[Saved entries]
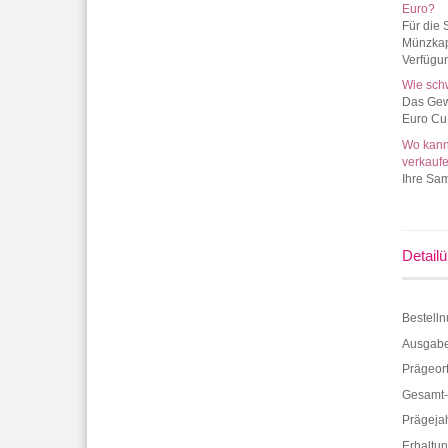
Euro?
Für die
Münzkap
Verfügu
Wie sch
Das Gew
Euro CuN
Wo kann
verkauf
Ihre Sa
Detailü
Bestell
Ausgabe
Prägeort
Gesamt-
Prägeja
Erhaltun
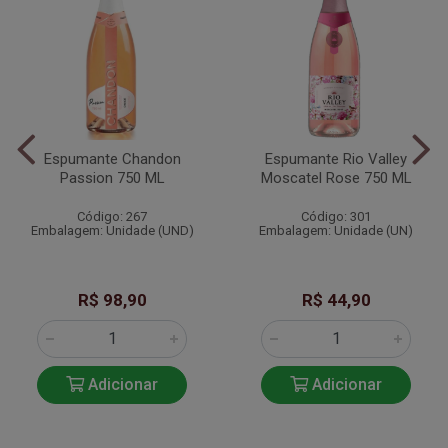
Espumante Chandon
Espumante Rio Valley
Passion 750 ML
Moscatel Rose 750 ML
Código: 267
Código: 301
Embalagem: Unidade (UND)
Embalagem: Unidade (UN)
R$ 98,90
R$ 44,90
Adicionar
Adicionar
...
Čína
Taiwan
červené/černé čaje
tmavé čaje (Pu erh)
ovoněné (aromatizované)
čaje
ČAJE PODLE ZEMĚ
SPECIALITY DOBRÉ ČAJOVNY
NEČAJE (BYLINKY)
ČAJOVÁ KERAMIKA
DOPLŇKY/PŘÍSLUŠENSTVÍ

Work required: Go through the entries above and count the lines holding the word "Embalagem"; write nothing but the number.

Solution: 2